_YOUR OBJECTIVE_: Which lines in the records below contain the word "held"? Copy each one.

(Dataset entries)
━━━━━━━━━━
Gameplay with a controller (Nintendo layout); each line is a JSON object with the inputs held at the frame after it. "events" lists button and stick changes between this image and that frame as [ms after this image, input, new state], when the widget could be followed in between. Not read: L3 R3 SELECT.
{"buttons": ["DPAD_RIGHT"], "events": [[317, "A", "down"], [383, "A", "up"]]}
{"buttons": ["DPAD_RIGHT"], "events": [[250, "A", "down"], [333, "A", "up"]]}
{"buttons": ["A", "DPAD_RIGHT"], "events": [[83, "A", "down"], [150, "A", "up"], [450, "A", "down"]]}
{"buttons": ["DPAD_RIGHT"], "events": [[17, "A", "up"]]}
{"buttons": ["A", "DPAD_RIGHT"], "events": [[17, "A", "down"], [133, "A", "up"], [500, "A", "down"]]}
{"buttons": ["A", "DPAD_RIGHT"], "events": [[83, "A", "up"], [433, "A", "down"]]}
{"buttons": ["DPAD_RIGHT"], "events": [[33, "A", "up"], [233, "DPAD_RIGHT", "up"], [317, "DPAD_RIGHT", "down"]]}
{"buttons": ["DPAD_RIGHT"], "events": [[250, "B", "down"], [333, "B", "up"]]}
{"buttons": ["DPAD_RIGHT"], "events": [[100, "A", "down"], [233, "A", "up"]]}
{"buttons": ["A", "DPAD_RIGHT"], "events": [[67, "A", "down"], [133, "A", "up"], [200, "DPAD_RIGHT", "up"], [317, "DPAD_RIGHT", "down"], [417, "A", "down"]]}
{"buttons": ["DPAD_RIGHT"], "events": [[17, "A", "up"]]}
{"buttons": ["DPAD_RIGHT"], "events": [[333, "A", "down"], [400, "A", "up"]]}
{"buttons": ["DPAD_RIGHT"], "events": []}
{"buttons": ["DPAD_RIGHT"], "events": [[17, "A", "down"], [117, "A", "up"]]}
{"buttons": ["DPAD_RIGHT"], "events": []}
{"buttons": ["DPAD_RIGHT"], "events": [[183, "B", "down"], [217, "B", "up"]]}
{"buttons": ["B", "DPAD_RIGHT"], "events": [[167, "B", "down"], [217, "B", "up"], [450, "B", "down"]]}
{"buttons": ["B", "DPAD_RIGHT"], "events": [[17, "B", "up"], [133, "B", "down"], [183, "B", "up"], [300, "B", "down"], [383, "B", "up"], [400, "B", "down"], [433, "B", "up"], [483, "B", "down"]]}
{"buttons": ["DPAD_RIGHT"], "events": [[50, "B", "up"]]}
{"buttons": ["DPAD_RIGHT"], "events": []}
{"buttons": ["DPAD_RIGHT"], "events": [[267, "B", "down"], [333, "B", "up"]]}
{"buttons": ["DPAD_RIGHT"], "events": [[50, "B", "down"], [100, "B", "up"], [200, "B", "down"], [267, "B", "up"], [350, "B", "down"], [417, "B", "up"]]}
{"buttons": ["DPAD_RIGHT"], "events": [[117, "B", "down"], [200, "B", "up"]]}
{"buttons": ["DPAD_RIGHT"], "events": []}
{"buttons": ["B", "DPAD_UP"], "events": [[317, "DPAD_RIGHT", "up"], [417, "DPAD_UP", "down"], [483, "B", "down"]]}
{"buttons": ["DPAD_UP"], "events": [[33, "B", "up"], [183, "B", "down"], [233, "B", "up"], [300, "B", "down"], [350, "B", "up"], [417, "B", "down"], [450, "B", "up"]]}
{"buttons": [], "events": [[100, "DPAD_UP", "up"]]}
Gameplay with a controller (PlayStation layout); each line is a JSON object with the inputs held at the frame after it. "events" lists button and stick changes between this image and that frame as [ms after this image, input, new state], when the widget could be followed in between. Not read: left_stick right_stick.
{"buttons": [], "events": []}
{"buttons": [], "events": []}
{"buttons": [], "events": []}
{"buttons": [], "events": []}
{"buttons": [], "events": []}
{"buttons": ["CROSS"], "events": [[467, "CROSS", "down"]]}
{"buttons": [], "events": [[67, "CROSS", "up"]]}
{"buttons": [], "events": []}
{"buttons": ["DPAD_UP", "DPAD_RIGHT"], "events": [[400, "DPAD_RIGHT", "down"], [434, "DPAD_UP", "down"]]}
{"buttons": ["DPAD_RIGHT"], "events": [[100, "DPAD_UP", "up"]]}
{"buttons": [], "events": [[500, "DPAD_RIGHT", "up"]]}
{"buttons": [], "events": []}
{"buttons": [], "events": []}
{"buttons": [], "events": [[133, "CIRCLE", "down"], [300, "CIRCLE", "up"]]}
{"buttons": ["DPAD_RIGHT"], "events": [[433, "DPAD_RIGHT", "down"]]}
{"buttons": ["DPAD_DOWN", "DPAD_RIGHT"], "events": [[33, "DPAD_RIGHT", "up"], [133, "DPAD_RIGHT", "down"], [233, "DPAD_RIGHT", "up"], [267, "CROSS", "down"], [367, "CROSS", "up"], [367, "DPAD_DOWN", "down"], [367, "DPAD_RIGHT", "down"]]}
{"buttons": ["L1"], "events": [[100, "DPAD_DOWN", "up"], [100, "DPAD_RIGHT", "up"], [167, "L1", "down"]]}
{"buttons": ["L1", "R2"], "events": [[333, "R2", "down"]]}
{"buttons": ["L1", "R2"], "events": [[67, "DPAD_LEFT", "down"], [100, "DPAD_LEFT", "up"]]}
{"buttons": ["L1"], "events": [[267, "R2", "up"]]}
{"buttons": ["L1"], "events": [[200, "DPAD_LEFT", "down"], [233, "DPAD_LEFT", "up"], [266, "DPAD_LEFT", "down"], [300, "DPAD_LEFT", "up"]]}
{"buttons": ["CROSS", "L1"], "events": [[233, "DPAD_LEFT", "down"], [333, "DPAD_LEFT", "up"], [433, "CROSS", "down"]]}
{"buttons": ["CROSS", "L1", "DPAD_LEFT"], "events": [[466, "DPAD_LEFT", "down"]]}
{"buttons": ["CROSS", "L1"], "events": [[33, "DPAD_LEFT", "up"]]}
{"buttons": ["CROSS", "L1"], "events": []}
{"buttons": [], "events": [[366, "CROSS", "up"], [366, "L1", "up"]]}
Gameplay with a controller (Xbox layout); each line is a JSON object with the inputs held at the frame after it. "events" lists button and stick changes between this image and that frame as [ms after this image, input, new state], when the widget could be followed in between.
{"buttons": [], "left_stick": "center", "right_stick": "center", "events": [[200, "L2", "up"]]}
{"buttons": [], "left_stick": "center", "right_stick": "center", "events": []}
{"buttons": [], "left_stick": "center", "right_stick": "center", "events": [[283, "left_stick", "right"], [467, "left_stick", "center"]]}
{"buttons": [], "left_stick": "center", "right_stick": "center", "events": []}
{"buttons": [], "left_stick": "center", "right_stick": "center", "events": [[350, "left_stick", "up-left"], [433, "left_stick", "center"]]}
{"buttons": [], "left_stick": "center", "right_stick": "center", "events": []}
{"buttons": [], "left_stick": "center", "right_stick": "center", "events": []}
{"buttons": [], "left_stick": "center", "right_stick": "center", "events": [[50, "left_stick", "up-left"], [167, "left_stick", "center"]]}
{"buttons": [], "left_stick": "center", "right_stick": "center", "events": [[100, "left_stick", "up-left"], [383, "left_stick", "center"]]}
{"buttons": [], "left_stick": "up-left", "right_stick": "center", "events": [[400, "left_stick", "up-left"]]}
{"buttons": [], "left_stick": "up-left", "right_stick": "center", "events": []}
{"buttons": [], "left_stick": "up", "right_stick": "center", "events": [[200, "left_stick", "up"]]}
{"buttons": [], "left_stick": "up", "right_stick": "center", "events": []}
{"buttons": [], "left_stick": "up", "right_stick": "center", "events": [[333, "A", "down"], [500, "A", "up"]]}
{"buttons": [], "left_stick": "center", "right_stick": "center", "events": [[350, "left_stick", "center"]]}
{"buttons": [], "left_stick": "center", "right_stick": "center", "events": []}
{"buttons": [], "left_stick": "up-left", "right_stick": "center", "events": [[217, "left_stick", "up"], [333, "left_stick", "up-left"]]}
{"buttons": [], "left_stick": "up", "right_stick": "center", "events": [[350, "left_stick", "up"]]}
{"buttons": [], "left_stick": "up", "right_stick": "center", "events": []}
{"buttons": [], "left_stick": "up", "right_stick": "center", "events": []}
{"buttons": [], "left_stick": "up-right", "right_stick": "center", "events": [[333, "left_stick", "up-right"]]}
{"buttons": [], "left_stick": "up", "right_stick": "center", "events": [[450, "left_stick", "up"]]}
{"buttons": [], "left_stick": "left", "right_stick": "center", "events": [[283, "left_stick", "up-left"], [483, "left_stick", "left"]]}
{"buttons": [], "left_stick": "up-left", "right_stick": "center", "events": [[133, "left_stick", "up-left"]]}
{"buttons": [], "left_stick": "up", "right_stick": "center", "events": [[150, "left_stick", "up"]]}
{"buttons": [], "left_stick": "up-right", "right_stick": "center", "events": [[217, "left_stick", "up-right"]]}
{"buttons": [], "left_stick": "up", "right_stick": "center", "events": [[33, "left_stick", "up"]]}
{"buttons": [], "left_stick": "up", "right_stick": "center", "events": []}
━━━━━━━━━━
_EXERCISE ANSWER_:
Gameplay with a controller (Nintendo layout); each line is a JSON object with the inputs held at the frame after it. "events" lists button and stick changes between this image and that frame as [ms after this image, input, new state], when the widget could be followed in between. Not read: L3 R3 SELECT.
Gameplay with a controller (PlayStation layout); each line is a JSON object with the inputs held at the frame after it. "events" lists button and stick changes between this image and that frame as [ms after this image, input, new state], when the widget could be followed in between. Not read: left_stick right_stick.
Gameplay with a controller (Xbox layout); each line is a JSON object with the inputs held at the frame after it. "events" lists button and stick changes between this image and that frame as [ms after this image, input, new state], when the widget could be followed in between.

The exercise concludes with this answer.